Starzl's other accomplishments included inventing a way to route the blood supply around the liver during surgery to make possible the marathon hours required to complete operations involving that complex organ.

He also showed that "soldier cells" from the transplanted organ become "missionary cells" that travel throughout the new body and find new homes, apparently helping the body accept the foreign organ.

Starzl helped develop with Dr. John Fung, his protege at UPMC and successor as director of transplant surgery, the use of the experimental anti-rejection drug FK506, which paved the way to more complicated transplants of multiple organs, including the difficult small intestine. FK506 was discovered in a soil sample by Japanese researchers.

In September 1990, at age 65, Starzl put away his scalpel for good, soon after the death of a famous young patient: a 14-year-old girl from White Settlement, Texas, named Stormie Jones. Starzl also underwent a heart bypass operation in 1990 and suffered lingering vision problems from a laser accident five years earlier.

Stormie lived six years after a combination heart-liver transplant at age 8 but needed a second liver in 1990 and died within nine months. Her death affected Starzl greatly.

"It is true that transplant surgeons saved patients, but the patients rescued us in turn and gave meaning to what we did, or tried to," he once wrote.

Allegheny County Executive Rich Fitzgerald called Starzl "a true Pittsburgh icon and hero," whose research had worldwide impact and had proven an economic boon to the region as well.

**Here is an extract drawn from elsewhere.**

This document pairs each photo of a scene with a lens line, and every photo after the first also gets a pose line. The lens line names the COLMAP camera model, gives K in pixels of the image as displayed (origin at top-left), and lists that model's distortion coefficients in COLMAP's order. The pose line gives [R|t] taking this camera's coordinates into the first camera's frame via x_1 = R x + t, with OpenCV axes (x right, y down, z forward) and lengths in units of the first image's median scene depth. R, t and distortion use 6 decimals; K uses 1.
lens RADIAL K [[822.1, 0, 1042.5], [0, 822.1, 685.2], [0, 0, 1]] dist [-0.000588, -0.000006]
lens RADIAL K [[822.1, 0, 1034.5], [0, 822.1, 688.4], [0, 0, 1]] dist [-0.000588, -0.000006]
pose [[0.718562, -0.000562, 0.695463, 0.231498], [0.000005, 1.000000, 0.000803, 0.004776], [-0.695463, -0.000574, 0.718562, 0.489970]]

"The number of lives which were, and continue to be transformed, by Dr. Starzl's groundbreaking work are immeasurable," he said.

Starzl was born March 11, 1926, in LeMars, Iowa. His mother was a nurse and his father was a science fiction writer and the publisher of the local newspaper. Starzl's uncle, the late Frank Starzel, was general manager of the Associated Press from 1948 to 1962.

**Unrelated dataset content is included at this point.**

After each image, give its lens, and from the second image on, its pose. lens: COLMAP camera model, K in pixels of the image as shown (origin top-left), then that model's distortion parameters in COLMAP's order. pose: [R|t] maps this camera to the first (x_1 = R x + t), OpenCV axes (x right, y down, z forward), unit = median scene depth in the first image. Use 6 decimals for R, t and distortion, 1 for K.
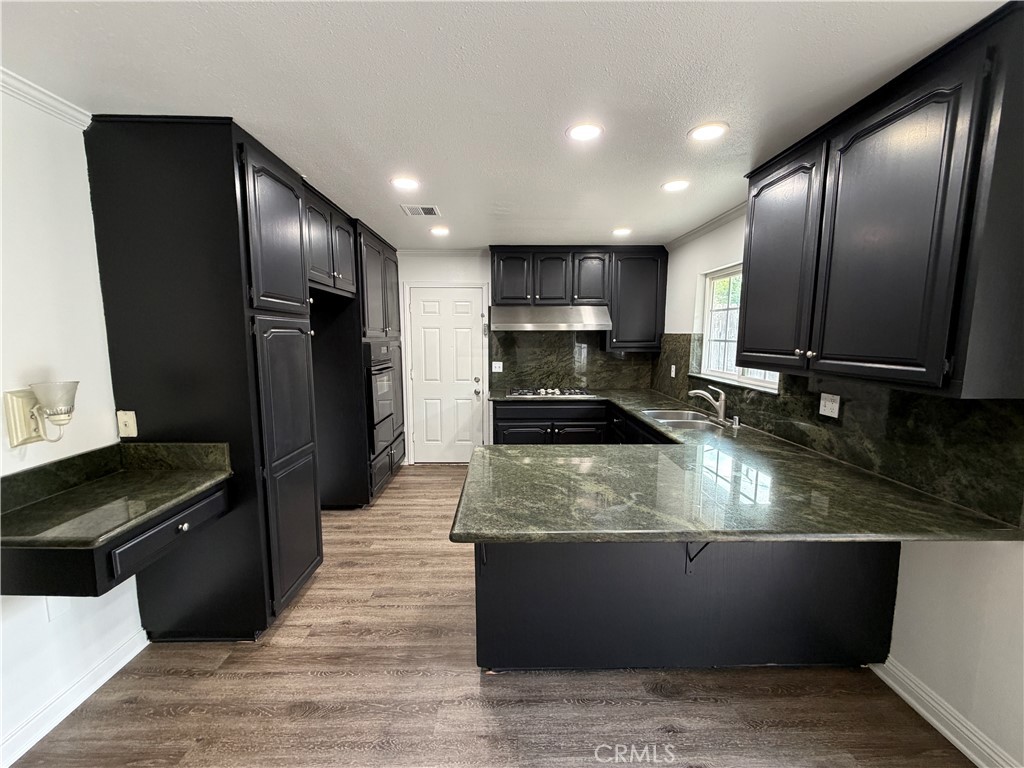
lens RADIAL K [[407.4, 0, 509.5], [0, 407.4, 384.4], [0, 0, 1]] dist [0.001653, 0.000246]
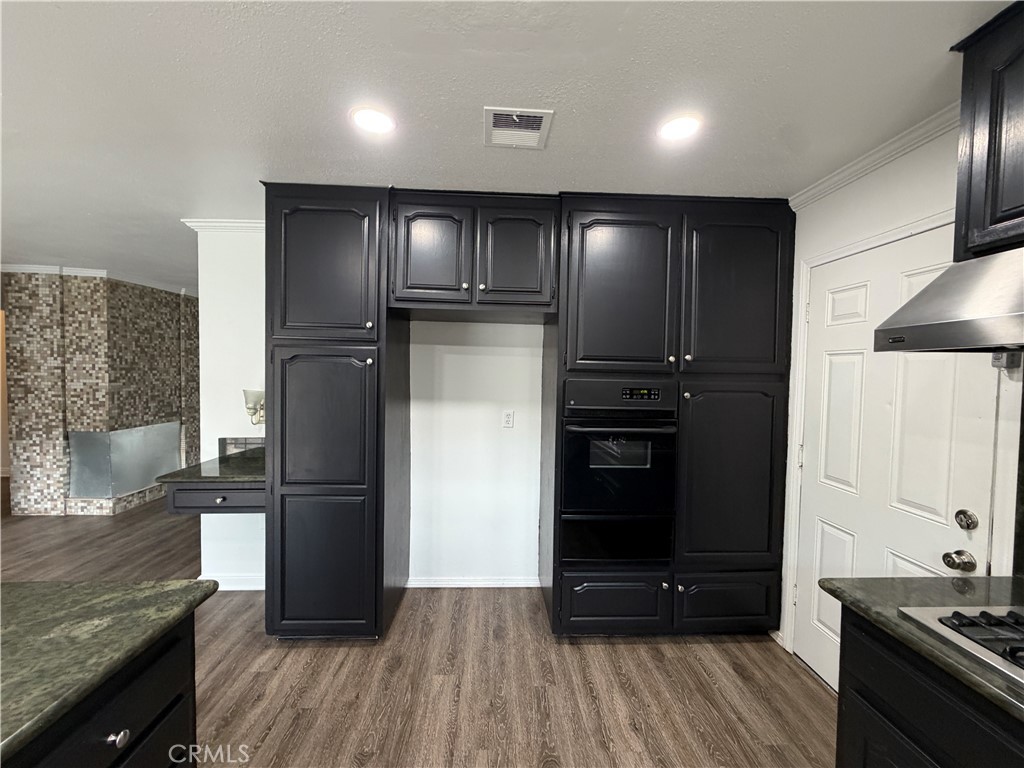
lens RADIAL K [[407.4, 0, 509.5], [0, 407.4, 384.4], [0, 0, 1]] dist [0.001653, 0.000246]
pose [[0.024935, 0.032512, -0.999160, 0.279914], [-0.132962, 0.990699, 0.028918, -0.100743], [0.990807, 0.132129, 0.029026, 0.887285]]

Starzl is survived by his wife of 36 years, Joy Starzl, his son, Timothy, and a grandchild.

In a statement on Sunday, his family described him as "a pioneer, a legend, a great human, and a great humanitarian."

"He was a force of nature that swept all those around him into his orbit, challenging those that surrounded him to strive to match his superhuman feats of focus, will and compassion," his family said. "His work in neuroscience, metabolism, transplantation and immunology has brought life and hope to countless patients, and his teaching in these areas has spread that capacity for good to countless practitioners and researchers everywhere."

Patrick Gallagher, chancellor at the University of Pittsburgh, said Starzl "was a man of unsurpassed intellect, passion and courage whose work opened up a new frontier in science and forever changed modern medicine."

"He will be remembered for many things, but perhaps most importantly for the countless lives he saved through his pioneering work," Gallagher said in a statement.